Boa parte das dificuldades para explicar a necessidade de reforma da Previdência vem do desconhecimento dos rudimentos do regime previdenciário.
Em retrospecto, deveria ter escrito isso antes, mas, já que a reforma não irá ocorrer no atual mandato, podemos deixar pronto para recomeçar a discussão mais à frente. Ainda é possível adiar o encontro com a realidade; fugir dele é outra história.
Imagine um mundo em que há sempre duas gerações: uma jovem, trabalhando; outra mais velha, já aposentada. Há basicamente duas formas de garantir que a geração aposentada possa se manter durante a velhice.
Uma alternativa requer que a geração ativa poupe para seus anos futuros, por exemplo, criando fundos de pensão que investirão os recursos guardados e, quando da aposentadoria, pagarão aos investidores certa renda, que depende da rentabilidade de suas aplicações, bem como de um conjunto de outros parâmetros, como expectativa de vida, idade de aposentadoria etc.
Esse regime previdenciário é denominado “capitalização”, e são poucos os países que o adotam como elemento central para sua Previdência.
A outra é um regime de repartição. Sob essa organização, a geração ativa transfere uma parcela de sua renda para a geração inativa, em troca de ser tratada da mesma forma quando chegar sua vez de se aposentar e uma nova geração tomar seu lugar no mercado de trabalho.
O leitor mais atento há de notar alguma semelhança com o esquema de “pirâmides” financeiras, exceto por um elemento crucial: a população de um país ao longo do tempo é, para efeitos práticos, infinita.
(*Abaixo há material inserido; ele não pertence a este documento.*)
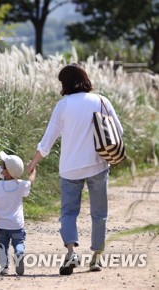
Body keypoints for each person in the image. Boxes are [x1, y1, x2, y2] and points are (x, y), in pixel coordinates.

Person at [26, 63, 123, 275]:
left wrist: (33, 163)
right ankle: (96, 257)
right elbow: (119, 130)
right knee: (99, 214)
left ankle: (71, 253)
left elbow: (48, 139)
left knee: (68, 213)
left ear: (65, 83)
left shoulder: (63, 105)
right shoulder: (101, 100)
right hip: (98, 164)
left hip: (70, 168)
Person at [0, 151, 36, 276]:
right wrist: (33, 171)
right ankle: (19, 254)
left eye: (3, 165)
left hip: (1, 224)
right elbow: (30, 182)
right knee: (19, 243)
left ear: (5, 172)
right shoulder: (20, 185)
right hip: (17, 224)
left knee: (2, 246)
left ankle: (4, 268)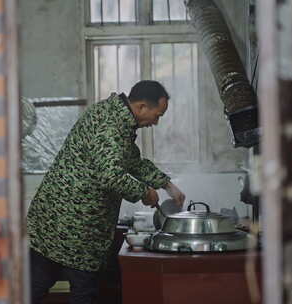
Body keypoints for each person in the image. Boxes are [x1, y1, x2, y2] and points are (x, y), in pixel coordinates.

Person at [27, 80, 186, 304]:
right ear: (141, 107)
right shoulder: (110, 125)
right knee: (82, 292)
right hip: (73, 225)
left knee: (37, 285)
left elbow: (133, 161)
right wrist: (144, 192)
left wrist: (167, 185)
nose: (157, 122)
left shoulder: (118, 119)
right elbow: (110, 175)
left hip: (62, 222)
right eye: (157, 115)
Sempre haverá uma geração substituindo a outra, e o esquema funciona enquanto novas gerações vierem à vida, sob algumas condições.
Caso a proporção entre inativos e ativos fosse sempre a mesma, não seria difícil calibrar o regime para que funcionasse indefinidamente. Ocorre que não é esse o caso nem no Brasil nem no mundo.
Por um lado, as pessoas têm vivido mais. No Brasil, a expectativa de vida ao alcançar a idade de aposentadoria tem subido continuamente (em 1980, a expectativa de sobrevida aos 60 anos chegava a 16 anos; hoje, atinge 22), o que implica aumento da população aposentada.
Por outro lado, a fecundidade tem caído: em 1980, cada mulher dava à luz, em média, quatro filhos; em 2017, essa média já havia recuado para 1,8 nascimento/mulher. Posto de outra forma, a geração ativa também se tornou menor.
Em consequência de ambos os desenvolvimentos, a relação entre idosos e jovens (também chamada “razão de dependência”) vem caindo e cairá ainda mais no futuro, independentemente do que fizermos, pois o dado demográfico já foi lançado.
Assim, em 1980, a razão de dependência apontava uma população acima de 60 anos equivalente a 11% da população em idade ativa (de 15 a 59 anos); já em 2020 se espera que essa proporção se eleve para quase 21%, chegando a 52% em 2050.
A Previdência no Brasil já é desequilibrada hoje, não só pela demografia mas também pelos privilégios de categorias que se aposentam em condições muito mais favoráveis, sem contrapartida de contribuições equivalentes na ativa.
Caso os parâmetros do regime não sejam corrigidos, o que parecia ser uma pirâmide se tornará um monumento real aos faraós que hoje lutam —e com sucesso!— para manter suas regalias.
Alexandre Schwartsman – doutor em economia, ex-diretor do BC.